Most people—policy makers and business leaders—talk about the importance and benefits of ICT in developing countries. But they tend to implicitly support a policy of providing these benefits only to the wealthiest, who happen to be the top 5 percent or less of the population.

Proprietary software and the high licence costs that come with it can be a basis for ICT-based economic development only for this elite, rich class of society that can afford to invest in it. Since this elitism is rarely explicit, and usually overlaid with a rhetoric that emphasises the widespread access to ICT—using terms like ‘leap-frogging’, ‘bridging the Digital Divide’, etc—the table of costs makes it quite clear that if policy makers want to talk about widespread access, they have to put their money where their collective mouth is. They need to look at solutions that are actually widely affordable. Not those that will benefit only a select few.

What made you work in this direction?

I have been giving a series of talks on ICT and development, and free software in particular. I found the continuous repetition of the TCO argument (look at the total costs, Linux isn’t really free) extremely irritating. More so, since in the context of developing countries this argument is turned on its head. I have made presentations over the past year with cost tables for a handful of countries, so I thought it would be useful to make a comprehensive table for all of them.

How has the study been received?

When I give presentations on this, it tends to have a high impact. People react with a surprised recognition of the facts that they probably already really knew, without realising the significance. The publication of this paper has been covered quite widely in the (European) press.

Your study seems to come in two parts—costs in the Third World, and motives of FLOSS programmers.

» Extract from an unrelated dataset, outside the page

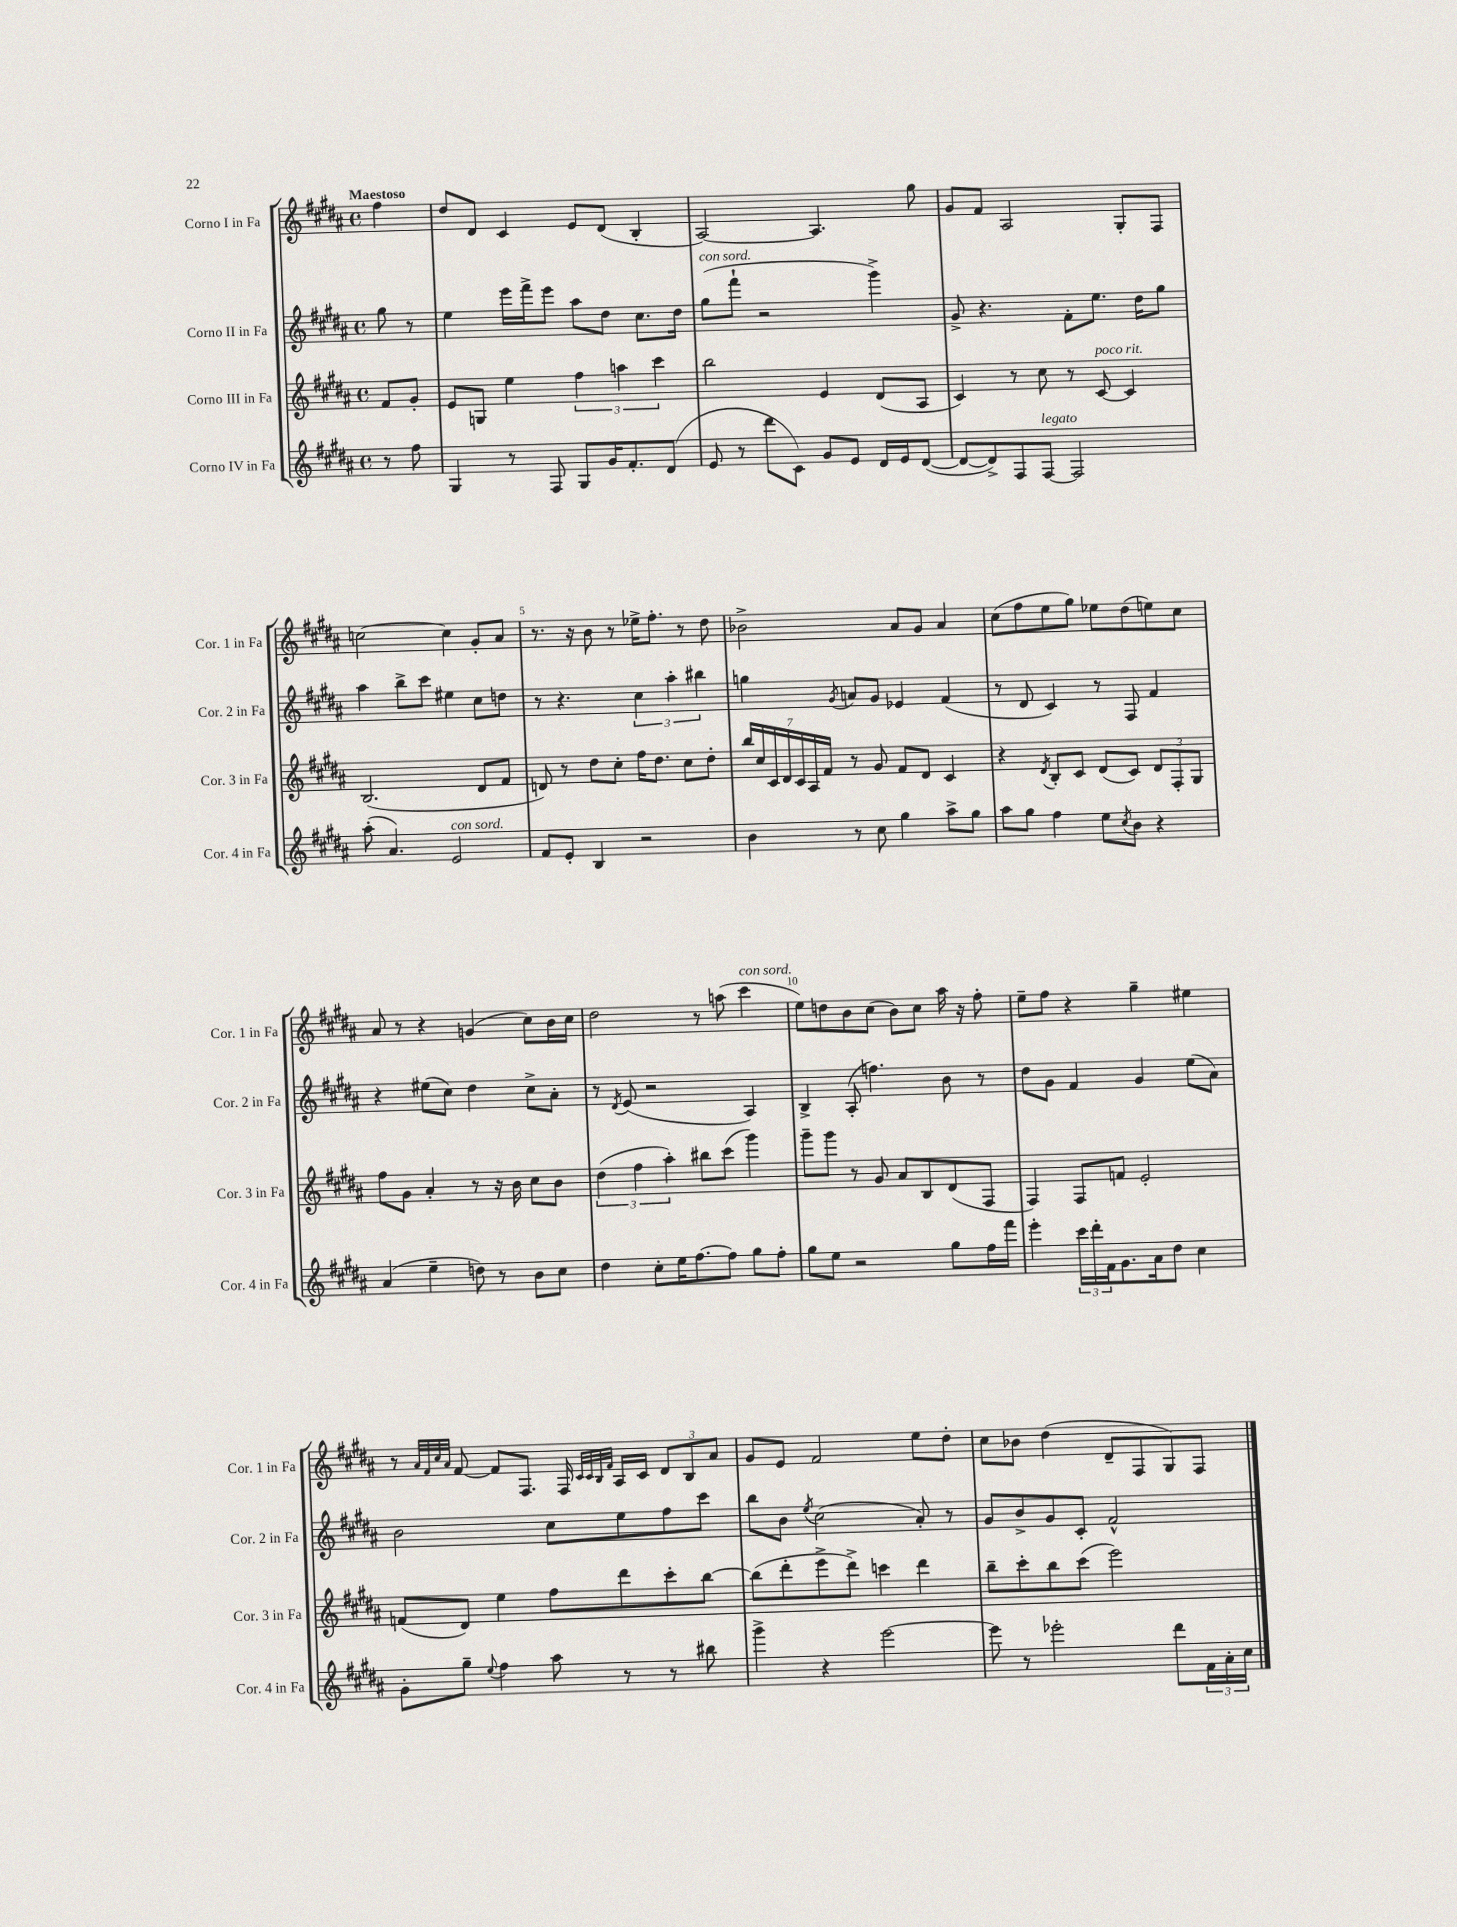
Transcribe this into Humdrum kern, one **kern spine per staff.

How do you think these two (seemingly diverse) aspects fit in?

Costs are the big issue, but there has always been a justified reluctance in developing countries to be wary of technology cast-offs from the rich world, portrayed as the poor man’s ‘affordable’ version of the latest technology. So the cost argument on its own, though very striking, is not enough.

It is important to recognise that free software is the latest technology in many sectors, and indeed the reason for its adoption in Europe is rarely primarily the cost, but more often a perception of improved security, better control and customisation possibilities.

For developing countries, these technical quality issues are important, but there is extensive literature related to the use of FLOSS in Europe or the US that applies equally to them. However, the skills development argument is an additional benefit of FLOSS that is particularly important to developing countries, as it is the route through which ICTs can spread wider into society—when that society cannot afford to formally train everyone.